Saved data entries
═══

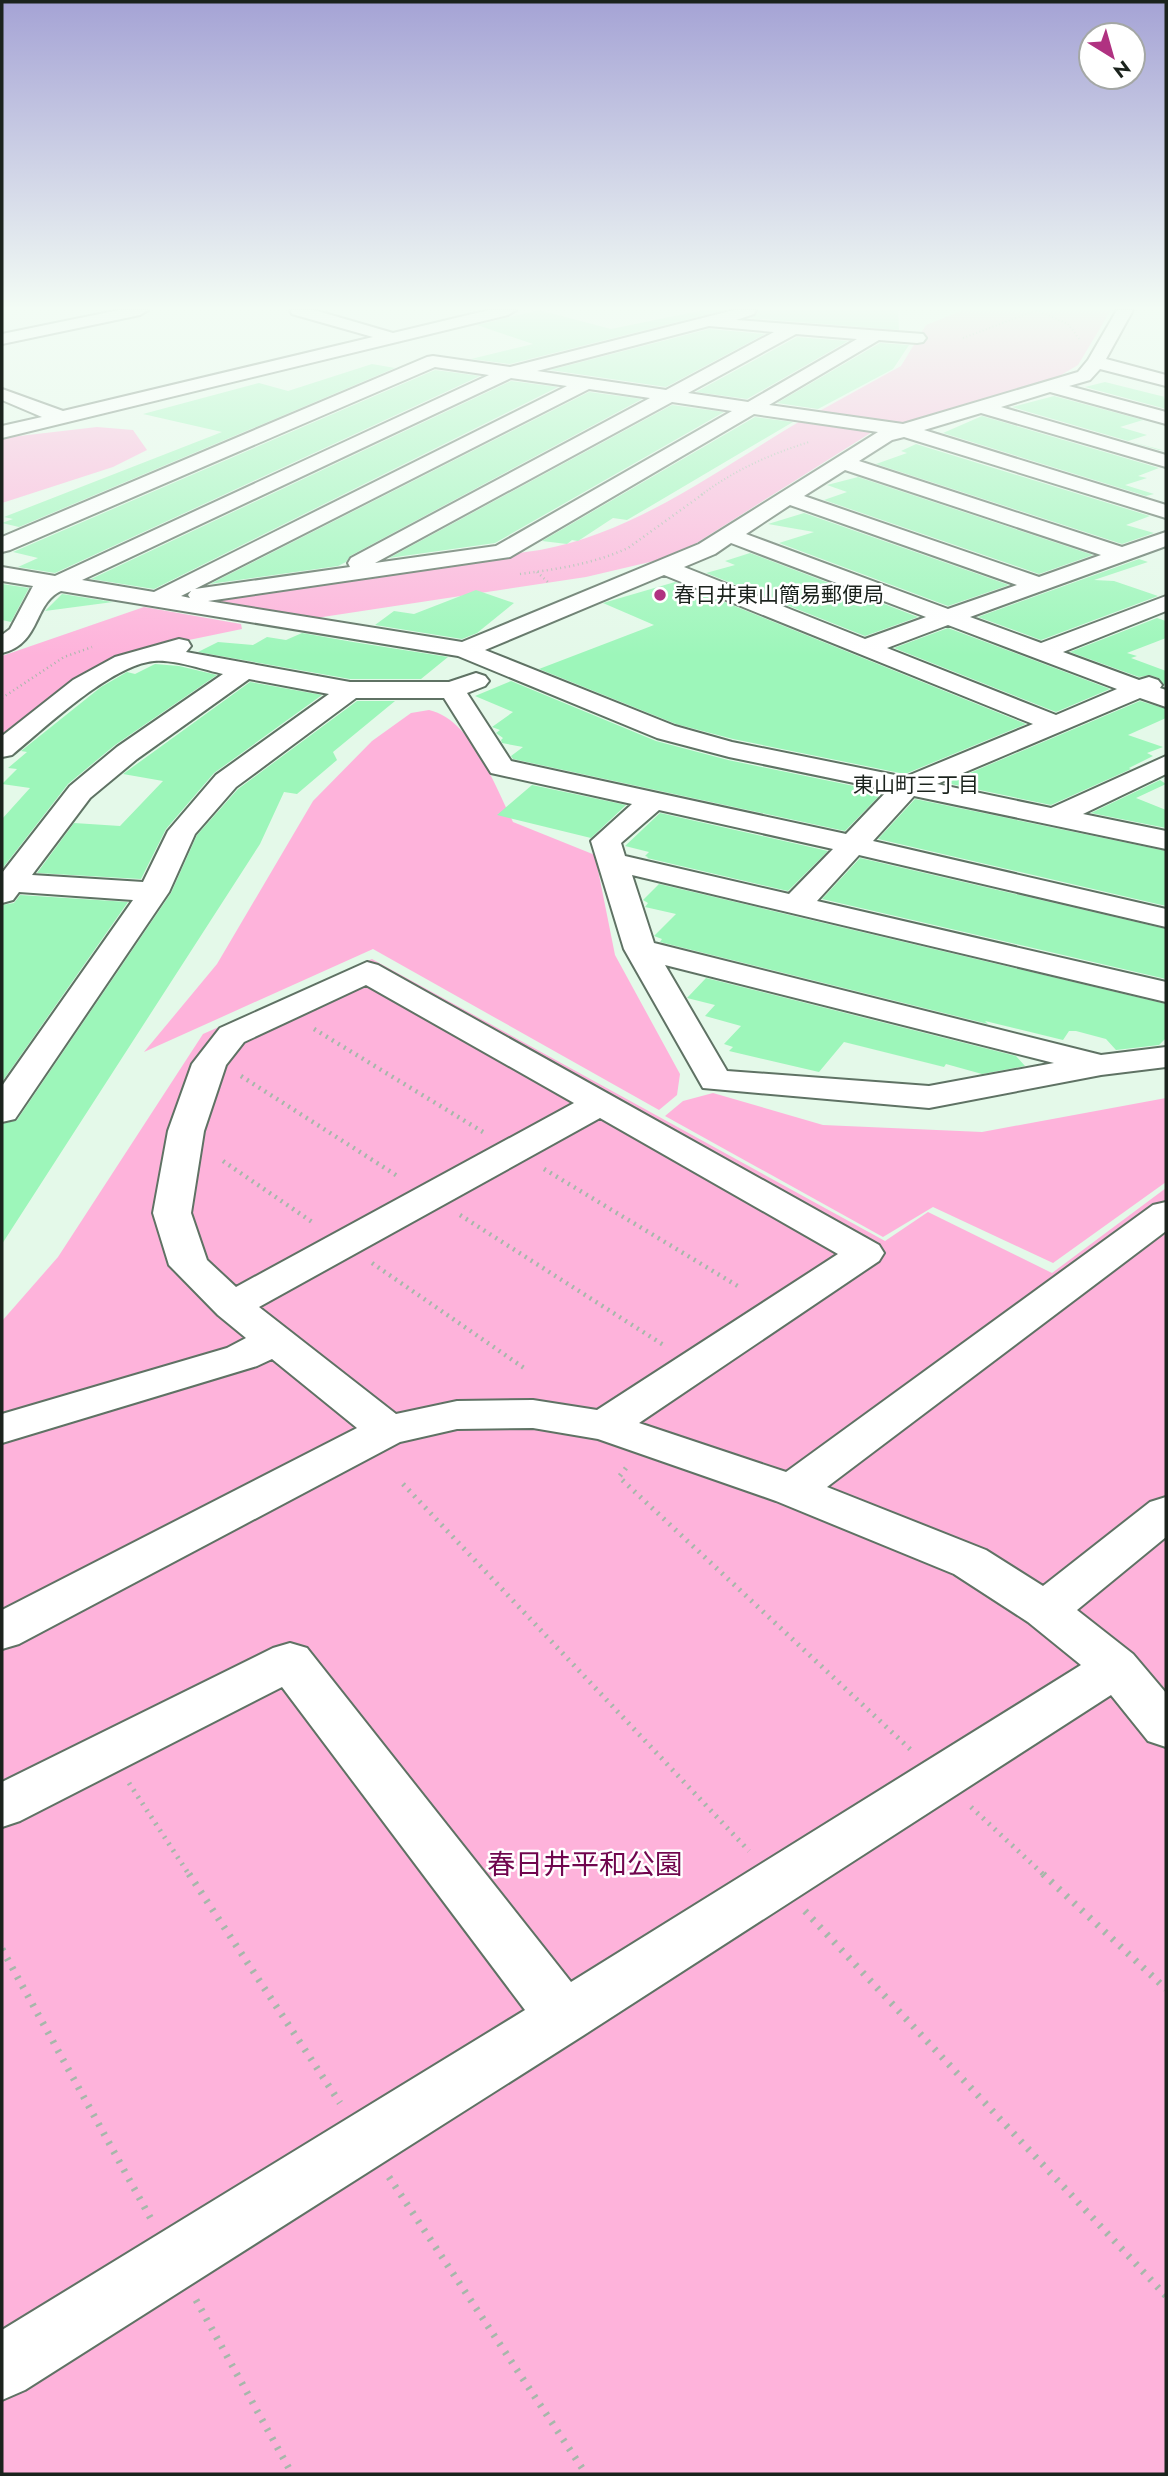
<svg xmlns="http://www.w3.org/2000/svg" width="1168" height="2476" font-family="Jost,'Noto Sans JP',sans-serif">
<rect width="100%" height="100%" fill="#e4f9e9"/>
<path fill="#feb3db" d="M963,310H1111L1078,365L1056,378L901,423L814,414L901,366L926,325Z
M802,420L872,432L695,544L654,561L586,577L316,618L217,602V596L540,550C637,532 719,469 802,420Z
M97,427L133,430L147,450L113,467L2,503V438Z
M144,607L241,624L242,629L155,647L78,680L2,740V656Z
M429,710C471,719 495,786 513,822L595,855L615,955L680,1074L677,1095L659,1110L373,949L144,1052L217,964L313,801L372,741L411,713Z
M372,959L885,1241L928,1212L1052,1273L1166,1188V2474H2V1321L58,1257L203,1034Z
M713,1093L823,1125L982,1132L1166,1098V1182L1053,1263L933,1207L883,1237L665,1116L683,1101Z"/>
<path fill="#9df6ba" d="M539,310L611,329L704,310H725L510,364L471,359L533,344L477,325Z
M759,310H898L899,330L749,318L756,315Z
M709,329L765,334L666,387L550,370Z
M797,337L848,341L747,399L696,392Z
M880,343L909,345L893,369L818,409L777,403Z
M372,364L395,368L19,527L2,523L13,519L4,517L222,432L143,414L259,383L288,391Z
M435,370L480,376L55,573L18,567L38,558L13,552Z
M511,381L558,387L154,589L91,579Z
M1105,382L1165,397L1163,398L1166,399V409L1085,387Z
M589,392L642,399L350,556L346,562L338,566L210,584Z
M1054,396L1143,420L1120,427L1147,435L1128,441L1162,450H1159L1012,407Z
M672,405L724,412L495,543L389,558Z
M982,416L1159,468L1138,476L1147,478L1125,485L1154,494L1146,496L943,433Z
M755,417L793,422L627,520L613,518L578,541L572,540L567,544L542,541Z
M916,444L1150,516L1126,525L1154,533L1122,544L876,464L907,453L901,451Z
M858,477L1093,555L1039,574L824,500L847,492L827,485Z
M804,513L1009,585L948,606L779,543L814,532L768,524Z
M750,553L918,617L865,636L706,573L735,565L725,561Z
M1139,559L1148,562L1094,580L1114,581L1158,596L1041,640L978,617Z
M675,582L1026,724L905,774L733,739L676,724L539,669L654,625L603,603Z
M2,584L29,588L11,622L2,620Z
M476,590L514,603L477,633L462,639L375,625L394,611L414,614Z
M62,594L113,602L45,611Z
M1157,618L1166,621V638L1127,653L1137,656L1131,658L1166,671V687L1159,678L1150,675L1139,677L1070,652Z
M948,628L1110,689L1056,712L894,648Z
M302,633L353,642L448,657L421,679H350L198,652L218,642L253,645L267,637L286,640Z
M155,664L179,666L217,675L115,745L68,784L2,869V819L30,788L2,784L17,769L8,768L27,752L21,751L101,687L127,672L135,674Z
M511,681L656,741L728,760L883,792L845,831L513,759L511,756L523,747L502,743L501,740L503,738L496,733L500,730L492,727L513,712L475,696Z
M250,682L322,695L214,773L166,829L141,879L37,873L74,823L120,826L163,781L123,774Z
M357,701H395L333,752L337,760L297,794L284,792L260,844L2,1244V1124L17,1120L171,893L197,835L238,789Z
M1140,701L1166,709V718L1128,735L1163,747L1147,753L1153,756L1129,768L1131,769L1051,805L946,783Z
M1160,780L1166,784L1136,798L1166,810V828L1091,813Z
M532,785L626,805L591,838L497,815Z
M915,799L1166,851V906L878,839Z
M660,813L828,851L788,891L647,858L648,857L645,856L649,852L625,846Z
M860,858L1166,929V979L822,899Z
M659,884L1166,1004V1038L1159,1045L1116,1050L1106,1039L1076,1031H1069L1063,1040L985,1021L988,1024L660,942L662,939L654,936L676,914L645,907L648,903L643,900Z
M20,895L128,902L2,1082V905L14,903Z
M706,978L1016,1056L1025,1066L982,1074L946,1064L944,1067L844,1042L819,1072L729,1051L733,1047L724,1044L741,1026L705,1016L715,1005L687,998Z"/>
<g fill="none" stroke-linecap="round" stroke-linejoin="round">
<g stroke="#5f7264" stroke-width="4">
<path id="minor" d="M119,310H148L140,315L2,344V334Z
M290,310H314L393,333L489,310H516L508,315L2,438V426L42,417L2,400V389L63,411L373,337L292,314Z
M734,310H756L754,314L736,320L923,334L926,338L923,342L917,343L879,340L769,405L903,424L1078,372L1088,360L1117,310H1133L1106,359L1166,375V386L1100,369L1090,380L1069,386L1166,412V424L1050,392L1001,407L1166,455V467L981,413L924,430L1166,505V518L904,437L892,440L859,461L1122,547L1166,532V546L970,617L1041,643L1166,596V611L1063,652L1139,680L1149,677L1158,680L1162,685L1160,688L1166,690V707L1140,698L937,784L1051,808L1166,756V774L1083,814L1166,831V849L914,796L873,841L1166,909V927L859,855L817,901L1166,982V1002L632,875L654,943L1101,1055L1166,1047V1067L1101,1075L929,1108L703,1088L624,949L591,841L632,804L491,773L444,698H356L236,787L195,834L169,892L15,1119L2,1122V1086L133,900L19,892L13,900L2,903V873L70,786L117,747L223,674C205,670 173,659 154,661C111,665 46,727 12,755L2,757V736L73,680L115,657L179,639L188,641L191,646L186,652L350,682H449L476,673L485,676L489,681L485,686L467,693L511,761L846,834L888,790L729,757L657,738L458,656L61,591C33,604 41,644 2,653V635L10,629L33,586L2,581V567L55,576L489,375L435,367L10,550L2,552V537L427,357L433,356L510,367ZM709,326L774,332L666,390L537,371ZM796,334L857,339L748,402L688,393ZM511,378L567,386L154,592L82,580ZM589,389L650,398L351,558L348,563L350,567L195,589ZM672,402L732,411L496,546L375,563ZM754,414L878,432L699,544L462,642L208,601L510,557ZM845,470L1101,555L1039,577L804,496ZM790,505L1017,585L948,609L746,534ZM731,543L926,617L865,639L684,567L715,554ZM664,575L1033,724L905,777L732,742L675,726L485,650ZM191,591L188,595L190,598L181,596ZM948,625L1117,689L1056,715L887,648ZM249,679L329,694L216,775L168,831L143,882L32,875L90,798L137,759ZM659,810L833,849L789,894L625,856L621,843ZM665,965L1054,1063L929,1086L727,1071Z
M367,962L378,965L879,1245L884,1253L879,1261L639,1423L786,1472L1153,1205L1166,1202V1231L827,1487L986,1550L1043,1586L1150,1502L1166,1497V1537L1077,1610L1133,1654L1166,1693V1747L1148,1741L1111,1695L584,2035L25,2390L2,2400V2330L525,2010L282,1687L20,1821L2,1827V1782L273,1648L290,1643L307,1648L571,1982L1081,1665L1028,1622L954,1574L776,1501L598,1439L533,1428L457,1429L400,1442L19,1644L2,1649V1610L357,1428L272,1359L257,1366L2,1443V1414L227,1348L246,1338L218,1315L169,1265L153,1213L168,1131L192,1064L220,1028ZM366,985L574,1103L236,1287L207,1260L191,1213L204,1131L226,1065L244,1042ZM600,1118L838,1254L597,1410L533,1400L457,1401L396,1414L259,1307Z"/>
</g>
<path stroke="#a6b7aa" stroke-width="2" stroke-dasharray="1 2.5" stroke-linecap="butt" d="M1036,310L1068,324L1080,340
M963,338L1037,310
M701,495C735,470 768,455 809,442"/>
<path stroke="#a6b7aa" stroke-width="2.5" stroke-dasharray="1 3.5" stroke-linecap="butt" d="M537,572L549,583
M520,574C558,569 593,564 628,548L703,494
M2,698L64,657L92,647"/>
<path stroke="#a6b7aa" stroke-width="4.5" stroke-dasharray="2 5" stroke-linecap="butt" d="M314,1029L483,1132
M241,1076L399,1177
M223,1161L315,1224
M544,1169L741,1288
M460,1215L665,1346
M372,1263L524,1368"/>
<path stroke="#a6b7aa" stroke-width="5" stroke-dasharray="2 6" stroke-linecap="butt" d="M626,1468L619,1477L911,1750
M403,1484L749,1851
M129,1783L190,1876
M971,1807L1045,1876"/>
<path stroke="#a6b7aa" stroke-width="7" stroke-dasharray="2.5 8" stroke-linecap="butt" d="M189,1874L340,2103
M1043,1874L1166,1989
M805,1911L1166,2296
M2,1949L151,2219
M389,2177L586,2474
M196,2300L292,2474"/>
<use href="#minor" fill="#fff" fill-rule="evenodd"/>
</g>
<linearGradient id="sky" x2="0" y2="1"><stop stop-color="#a5a3d5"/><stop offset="0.47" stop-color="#f3fcf5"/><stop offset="1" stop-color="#f3fcf5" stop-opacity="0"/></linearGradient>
<rect width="1168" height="656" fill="url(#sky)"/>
<circle fill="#b03281" stroke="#fff" stroke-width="2.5" cx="660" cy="595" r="7"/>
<g text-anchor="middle" stroke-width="5" stroke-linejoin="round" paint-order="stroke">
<g font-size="21" fill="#1b231d" stroke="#fff" text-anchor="start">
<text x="674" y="602">春日井東山簡易郵便局</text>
</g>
<g font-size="21" fill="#1b231d" stroke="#fff">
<text x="916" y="792">東山町三丁目</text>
</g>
<g font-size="28" fill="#70064e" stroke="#fff">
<text x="585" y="1874">春日井平和公園</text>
</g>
</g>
<rect width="1168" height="2476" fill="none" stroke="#1b231d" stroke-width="7"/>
<g transform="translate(1112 56) rotate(143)"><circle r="33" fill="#ffffff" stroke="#a4a7a5" stroke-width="2"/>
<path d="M0-5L12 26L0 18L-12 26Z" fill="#b03281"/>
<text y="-10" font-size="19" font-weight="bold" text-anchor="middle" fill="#1b231d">N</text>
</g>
</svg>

═══

Task goal :: Would you copy each line of the records that contains "anchor"?

Expected output ::
<g text-anchor="middle" stroke-width="5" stroke-linejoin="round" paint-order="stroke">
<g font-size="21" fill="#1b231d" stroke="#fff" text-anchor="start">
<text y="-10" font-size="19" font-weight="bold" text-anchor="middle" fill="#1b231d">N</text>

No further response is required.